Gil had asked me to come over a little earlier than the others, and the moment Sharon left us alone down in the den, I spilled everything.
He said he couldn’t believe it—he’d thought we were the only other happily married couple in America. “I don’t know what to say, Howie,” he said.
“That makes two of us,” I said, opening my fake book on one of the stands.
“Do you think it would help if Sharon spoke to her?”
“No,” I said. “Thanks a lot, Gil, but no thanks.”
“I
suppose she’d side with Paulie, anyway,” Gil said. “Sharon is pretty hard-nosed about screwing around.”
“I know it’s none of my business, Gil, but didn’t you ever …”

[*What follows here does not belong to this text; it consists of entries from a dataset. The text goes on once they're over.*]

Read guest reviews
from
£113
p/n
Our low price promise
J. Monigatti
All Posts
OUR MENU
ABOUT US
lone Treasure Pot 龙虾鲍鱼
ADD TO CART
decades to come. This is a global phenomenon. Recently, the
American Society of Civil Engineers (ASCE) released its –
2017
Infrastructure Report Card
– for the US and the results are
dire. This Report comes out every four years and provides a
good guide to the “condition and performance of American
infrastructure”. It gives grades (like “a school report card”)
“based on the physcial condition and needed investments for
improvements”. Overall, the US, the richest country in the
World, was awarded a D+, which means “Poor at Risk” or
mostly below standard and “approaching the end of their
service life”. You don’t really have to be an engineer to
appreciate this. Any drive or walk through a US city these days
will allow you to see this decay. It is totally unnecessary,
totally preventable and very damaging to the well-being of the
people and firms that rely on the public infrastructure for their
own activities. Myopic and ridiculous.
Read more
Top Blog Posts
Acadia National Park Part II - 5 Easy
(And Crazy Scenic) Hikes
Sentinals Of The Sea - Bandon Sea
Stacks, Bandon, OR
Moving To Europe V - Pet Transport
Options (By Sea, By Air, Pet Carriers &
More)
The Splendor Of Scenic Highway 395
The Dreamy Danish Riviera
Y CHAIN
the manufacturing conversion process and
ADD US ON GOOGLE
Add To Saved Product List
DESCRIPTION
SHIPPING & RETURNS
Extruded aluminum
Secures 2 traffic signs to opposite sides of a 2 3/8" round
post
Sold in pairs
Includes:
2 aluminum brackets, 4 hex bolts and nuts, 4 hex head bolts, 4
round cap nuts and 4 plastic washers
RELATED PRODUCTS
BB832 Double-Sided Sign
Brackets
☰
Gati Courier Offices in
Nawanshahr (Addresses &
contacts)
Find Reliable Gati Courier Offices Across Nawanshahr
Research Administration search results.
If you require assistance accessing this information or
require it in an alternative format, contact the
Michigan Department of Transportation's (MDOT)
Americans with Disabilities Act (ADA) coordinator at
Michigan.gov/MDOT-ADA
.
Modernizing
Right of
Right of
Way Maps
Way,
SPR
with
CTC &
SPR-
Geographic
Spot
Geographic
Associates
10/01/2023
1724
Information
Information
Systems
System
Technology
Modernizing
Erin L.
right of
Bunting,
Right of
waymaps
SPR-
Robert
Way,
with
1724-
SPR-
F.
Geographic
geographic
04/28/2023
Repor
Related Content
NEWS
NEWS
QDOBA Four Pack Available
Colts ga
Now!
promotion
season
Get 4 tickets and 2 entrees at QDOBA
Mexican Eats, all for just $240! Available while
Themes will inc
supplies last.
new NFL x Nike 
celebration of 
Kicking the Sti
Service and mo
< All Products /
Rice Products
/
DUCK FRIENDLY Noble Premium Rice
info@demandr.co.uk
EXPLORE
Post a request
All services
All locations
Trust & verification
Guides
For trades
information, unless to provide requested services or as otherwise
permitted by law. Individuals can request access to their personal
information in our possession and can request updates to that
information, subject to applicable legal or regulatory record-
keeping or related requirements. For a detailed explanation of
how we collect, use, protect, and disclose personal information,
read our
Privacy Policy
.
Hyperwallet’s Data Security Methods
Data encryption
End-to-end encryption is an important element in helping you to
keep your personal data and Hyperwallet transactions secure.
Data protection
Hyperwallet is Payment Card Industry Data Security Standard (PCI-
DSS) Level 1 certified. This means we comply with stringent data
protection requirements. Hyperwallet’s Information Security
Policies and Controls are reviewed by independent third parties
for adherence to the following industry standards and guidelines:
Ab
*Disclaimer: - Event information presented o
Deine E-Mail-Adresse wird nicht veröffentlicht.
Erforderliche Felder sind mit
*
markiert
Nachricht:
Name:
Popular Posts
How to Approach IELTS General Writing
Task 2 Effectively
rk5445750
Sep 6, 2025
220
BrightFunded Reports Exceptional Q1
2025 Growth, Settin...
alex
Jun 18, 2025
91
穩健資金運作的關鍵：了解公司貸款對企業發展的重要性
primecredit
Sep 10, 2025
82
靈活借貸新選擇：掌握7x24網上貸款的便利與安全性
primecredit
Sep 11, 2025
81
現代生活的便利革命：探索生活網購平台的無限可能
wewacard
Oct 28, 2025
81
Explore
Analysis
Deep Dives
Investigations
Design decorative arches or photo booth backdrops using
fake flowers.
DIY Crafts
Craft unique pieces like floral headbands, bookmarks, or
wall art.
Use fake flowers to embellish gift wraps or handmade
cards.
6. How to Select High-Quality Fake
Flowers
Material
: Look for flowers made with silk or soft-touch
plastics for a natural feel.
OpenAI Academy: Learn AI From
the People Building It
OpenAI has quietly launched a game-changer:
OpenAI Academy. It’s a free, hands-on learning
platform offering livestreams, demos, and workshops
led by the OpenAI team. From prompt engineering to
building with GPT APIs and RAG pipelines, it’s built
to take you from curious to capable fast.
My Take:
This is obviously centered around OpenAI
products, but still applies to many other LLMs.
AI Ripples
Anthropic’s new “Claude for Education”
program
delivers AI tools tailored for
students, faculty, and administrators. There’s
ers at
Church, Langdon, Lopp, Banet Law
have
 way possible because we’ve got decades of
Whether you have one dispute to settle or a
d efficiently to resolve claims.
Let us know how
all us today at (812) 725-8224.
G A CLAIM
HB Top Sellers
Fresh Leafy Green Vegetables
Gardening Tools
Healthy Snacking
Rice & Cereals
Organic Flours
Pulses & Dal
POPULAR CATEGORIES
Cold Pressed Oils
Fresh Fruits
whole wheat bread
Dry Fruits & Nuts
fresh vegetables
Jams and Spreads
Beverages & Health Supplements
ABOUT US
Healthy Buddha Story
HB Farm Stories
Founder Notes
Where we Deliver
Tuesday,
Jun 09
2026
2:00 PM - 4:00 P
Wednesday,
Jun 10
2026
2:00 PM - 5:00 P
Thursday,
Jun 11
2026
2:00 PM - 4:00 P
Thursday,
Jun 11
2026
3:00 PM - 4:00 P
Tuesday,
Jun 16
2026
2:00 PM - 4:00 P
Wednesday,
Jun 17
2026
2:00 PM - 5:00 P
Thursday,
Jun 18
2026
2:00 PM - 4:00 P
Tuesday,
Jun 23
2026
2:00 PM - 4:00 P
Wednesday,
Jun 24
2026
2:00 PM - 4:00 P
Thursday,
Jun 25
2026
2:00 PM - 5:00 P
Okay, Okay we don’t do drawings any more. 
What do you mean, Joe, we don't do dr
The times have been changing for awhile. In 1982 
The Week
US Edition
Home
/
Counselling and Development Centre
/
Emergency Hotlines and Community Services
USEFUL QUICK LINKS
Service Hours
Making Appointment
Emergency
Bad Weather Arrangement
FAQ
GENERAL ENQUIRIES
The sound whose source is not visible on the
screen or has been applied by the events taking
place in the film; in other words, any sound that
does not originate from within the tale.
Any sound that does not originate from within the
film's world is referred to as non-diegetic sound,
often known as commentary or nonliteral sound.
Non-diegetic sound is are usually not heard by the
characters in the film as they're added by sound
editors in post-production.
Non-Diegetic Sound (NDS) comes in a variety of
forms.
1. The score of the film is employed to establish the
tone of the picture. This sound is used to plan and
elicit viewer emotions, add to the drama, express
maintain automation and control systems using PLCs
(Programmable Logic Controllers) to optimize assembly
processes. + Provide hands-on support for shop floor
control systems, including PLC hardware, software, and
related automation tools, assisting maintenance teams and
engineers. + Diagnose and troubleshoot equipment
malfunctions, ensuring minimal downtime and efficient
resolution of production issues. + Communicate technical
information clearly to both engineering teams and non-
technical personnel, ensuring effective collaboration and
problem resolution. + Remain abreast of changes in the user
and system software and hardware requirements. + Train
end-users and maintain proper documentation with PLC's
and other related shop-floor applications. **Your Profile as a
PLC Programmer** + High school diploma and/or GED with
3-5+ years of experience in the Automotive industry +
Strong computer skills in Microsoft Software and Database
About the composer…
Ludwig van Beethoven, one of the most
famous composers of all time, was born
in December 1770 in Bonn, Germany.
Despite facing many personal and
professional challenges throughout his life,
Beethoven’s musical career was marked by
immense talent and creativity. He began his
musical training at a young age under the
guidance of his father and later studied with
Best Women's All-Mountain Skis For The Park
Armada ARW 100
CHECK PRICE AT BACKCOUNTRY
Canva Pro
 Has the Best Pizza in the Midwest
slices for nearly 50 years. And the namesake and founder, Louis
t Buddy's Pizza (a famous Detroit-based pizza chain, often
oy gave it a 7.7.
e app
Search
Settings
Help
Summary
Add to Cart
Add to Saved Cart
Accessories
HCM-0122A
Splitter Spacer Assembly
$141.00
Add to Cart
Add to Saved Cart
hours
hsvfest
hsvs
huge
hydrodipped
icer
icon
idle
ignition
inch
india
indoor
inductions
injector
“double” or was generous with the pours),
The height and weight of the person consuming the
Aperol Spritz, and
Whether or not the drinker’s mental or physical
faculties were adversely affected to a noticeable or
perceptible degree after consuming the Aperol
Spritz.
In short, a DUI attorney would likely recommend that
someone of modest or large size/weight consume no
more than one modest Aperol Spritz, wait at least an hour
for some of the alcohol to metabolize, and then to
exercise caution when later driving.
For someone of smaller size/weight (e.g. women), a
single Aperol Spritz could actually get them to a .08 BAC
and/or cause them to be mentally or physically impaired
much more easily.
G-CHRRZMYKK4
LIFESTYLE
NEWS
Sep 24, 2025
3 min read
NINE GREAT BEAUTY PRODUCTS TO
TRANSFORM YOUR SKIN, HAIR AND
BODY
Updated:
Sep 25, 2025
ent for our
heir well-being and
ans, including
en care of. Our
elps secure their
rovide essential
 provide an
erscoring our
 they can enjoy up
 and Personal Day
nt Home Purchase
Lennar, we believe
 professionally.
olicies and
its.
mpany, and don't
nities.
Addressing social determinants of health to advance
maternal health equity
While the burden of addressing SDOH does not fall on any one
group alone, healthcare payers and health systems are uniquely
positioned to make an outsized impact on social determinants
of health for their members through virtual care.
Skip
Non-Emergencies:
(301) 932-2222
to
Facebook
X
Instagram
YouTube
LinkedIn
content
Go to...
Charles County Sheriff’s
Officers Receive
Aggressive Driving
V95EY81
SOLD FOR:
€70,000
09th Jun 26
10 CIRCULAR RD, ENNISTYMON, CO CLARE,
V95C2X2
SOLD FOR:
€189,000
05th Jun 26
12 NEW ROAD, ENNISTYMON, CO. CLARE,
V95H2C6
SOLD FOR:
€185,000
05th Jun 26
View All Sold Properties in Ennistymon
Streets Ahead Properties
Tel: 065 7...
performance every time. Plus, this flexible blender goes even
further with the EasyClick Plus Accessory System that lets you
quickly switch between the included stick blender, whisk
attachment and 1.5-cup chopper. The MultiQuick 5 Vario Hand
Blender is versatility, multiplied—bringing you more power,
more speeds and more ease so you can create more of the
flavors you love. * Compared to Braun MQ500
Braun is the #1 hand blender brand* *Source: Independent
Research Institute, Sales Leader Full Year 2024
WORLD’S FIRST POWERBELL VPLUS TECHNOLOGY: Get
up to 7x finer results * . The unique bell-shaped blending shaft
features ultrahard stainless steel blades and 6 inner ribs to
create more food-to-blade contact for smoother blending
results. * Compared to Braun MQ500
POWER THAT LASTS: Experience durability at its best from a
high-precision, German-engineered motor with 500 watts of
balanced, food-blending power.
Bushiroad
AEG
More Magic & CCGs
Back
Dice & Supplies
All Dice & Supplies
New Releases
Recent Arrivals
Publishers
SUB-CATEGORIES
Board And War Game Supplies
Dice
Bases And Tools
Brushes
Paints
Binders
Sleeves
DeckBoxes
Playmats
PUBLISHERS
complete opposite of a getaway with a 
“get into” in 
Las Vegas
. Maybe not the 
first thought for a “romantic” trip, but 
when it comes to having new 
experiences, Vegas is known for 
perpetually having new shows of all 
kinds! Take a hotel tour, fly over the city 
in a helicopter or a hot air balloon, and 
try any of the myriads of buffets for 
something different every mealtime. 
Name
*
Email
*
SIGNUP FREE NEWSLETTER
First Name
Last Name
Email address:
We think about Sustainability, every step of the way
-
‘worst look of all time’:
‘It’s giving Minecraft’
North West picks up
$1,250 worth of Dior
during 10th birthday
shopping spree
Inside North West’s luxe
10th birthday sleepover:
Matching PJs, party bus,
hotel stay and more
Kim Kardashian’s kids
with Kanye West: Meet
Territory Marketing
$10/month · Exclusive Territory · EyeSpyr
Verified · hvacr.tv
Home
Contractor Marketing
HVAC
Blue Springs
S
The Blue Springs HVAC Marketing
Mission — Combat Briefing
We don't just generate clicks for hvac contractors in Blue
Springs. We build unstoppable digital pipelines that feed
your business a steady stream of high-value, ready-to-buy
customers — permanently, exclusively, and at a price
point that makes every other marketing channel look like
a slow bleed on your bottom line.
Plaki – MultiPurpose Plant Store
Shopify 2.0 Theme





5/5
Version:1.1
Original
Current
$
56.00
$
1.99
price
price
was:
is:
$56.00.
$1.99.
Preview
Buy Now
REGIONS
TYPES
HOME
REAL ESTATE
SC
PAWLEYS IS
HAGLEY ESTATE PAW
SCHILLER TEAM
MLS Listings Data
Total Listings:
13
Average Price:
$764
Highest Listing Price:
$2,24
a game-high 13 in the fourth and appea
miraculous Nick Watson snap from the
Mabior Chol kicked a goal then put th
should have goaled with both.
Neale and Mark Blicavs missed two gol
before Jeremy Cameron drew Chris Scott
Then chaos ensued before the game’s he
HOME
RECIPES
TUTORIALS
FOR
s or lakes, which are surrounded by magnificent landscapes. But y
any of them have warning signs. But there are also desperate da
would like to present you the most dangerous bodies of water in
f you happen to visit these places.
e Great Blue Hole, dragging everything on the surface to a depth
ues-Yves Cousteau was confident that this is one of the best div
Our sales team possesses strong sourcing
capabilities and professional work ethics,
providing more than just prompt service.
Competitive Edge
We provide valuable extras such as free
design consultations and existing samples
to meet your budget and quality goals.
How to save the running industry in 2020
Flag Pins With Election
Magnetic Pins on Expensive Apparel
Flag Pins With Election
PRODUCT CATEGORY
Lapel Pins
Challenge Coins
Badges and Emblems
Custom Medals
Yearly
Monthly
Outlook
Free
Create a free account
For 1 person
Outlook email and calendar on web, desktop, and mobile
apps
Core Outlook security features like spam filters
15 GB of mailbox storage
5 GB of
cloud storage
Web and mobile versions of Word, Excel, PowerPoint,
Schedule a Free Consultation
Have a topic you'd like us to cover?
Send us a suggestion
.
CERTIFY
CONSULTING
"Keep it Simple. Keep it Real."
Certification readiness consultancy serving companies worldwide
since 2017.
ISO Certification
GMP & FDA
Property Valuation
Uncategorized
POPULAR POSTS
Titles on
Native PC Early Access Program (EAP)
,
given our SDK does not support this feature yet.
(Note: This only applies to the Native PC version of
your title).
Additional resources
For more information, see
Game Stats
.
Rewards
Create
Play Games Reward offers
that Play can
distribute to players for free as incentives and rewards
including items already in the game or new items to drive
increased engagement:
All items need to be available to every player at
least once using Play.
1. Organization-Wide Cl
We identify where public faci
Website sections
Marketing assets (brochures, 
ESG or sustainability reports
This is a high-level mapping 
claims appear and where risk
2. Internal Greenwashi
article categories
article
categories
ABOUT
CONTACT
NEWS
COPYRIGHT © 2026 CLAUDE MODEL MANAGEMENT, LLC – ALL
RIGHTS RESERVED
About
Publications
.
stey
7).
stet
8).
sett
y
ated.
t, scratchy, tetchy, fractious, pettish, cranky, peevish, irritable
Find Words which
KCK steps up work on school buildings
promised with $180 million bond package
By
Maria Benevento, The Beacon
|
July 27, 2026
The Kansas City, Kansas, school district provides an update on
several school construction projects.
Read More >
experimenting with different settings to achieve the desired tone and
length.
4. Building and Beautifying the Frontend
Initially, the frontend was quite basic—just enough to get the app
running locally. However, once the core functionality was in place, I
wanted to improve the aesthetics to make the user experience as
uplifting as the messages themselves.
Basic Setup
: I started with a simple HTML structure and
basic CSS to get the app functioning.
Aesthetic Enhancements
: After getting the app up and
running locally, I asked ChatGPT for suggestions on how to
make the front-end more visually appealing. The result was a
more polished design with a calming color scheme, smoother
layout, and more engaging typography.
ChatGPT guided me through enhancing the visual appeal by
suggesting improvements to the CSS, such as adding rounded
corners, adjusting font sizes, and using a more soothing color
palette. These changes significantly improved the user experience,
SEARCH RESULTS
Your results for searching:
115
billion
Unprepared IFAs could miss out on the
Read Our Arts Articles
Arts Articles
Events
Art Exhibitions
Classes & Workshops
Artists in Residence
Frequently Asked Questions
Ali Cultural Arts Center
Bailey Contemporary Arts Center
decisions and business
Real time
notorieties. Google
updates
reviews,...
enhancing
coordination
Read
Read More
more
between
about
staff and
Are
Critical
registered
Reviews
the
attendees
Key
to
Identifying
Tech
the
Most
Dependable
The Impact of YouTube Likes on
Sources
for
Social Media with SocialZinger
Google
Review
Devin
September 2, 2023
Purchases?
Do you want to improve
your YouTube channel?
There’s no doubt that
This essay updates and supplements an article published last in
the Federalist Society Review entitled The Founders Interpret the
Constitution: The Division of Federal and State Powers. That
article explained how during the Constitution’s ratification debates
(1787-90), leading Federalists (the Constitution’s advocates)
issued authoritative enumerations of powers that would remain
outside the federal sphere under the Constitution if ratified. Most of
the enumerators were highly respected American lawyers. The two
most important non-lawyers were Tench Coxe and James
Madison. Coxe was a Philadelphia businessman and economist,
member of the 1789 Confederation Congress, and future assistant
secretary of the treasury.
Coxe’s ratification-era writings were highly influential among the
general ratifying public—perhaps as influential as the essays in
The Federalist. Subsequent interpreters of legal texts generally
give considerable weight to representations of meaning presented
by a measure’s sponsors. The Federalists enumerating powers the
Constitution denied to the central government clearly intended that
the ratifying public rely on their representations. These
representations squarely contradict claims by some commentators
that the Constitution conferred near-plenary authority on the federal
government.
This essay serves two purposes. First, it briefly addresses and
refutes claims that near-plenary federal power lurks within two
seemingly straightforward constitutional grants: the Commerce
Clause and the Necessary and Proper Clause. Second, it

“You’re right, it is none of your business,” he said. “But no, I didn’t. Not once in over thirty years, although I sure lusted in mah heart a lot, like President Jimmy. Do you think Ripley would want to write me up?”
“Well, that kills my theory about heart attacks being a kind of divine punishment.”
“Unless they zap you for just thinking about it.”
“Maybe you should have been hung for a lion instead of a lamb, then.”
“Nah, I’m too chicken, I’m too lazy. I guess I’m actually monogamous.”
“In a crazy way, I am, too.”
“Yeah, you sure picked a crazy way to be monogamous,” Gil said.
We could hear the other men arriving upstairs. I blew a couple of scales, and then the melody of “No One Else but You.”
“That’s a cool sound you’ve got there, pal,” Gil said, and he pumped his slide and came in a few bars later.
I was sounding good—maybe misery agreed with me. But I’d also been practicing every day since Paulie left. It was something to do, and it was another voice in the house. When I wasn’t blowing my sax, I played tapes nonstop: mostly Miles and Ella and Billie. And I talked to the dog a lot, like some screwy old hermit. I began letting him into bed with me at night, the habit Paulie had broken him of when he was a puppy. He smelled pretty gamy and the bed was always covered with dog hairs, but his company was worth it. I’d begun to hate television, although it was a kind of drug. I still fell asleep with it on, and I still needed the lights on, too.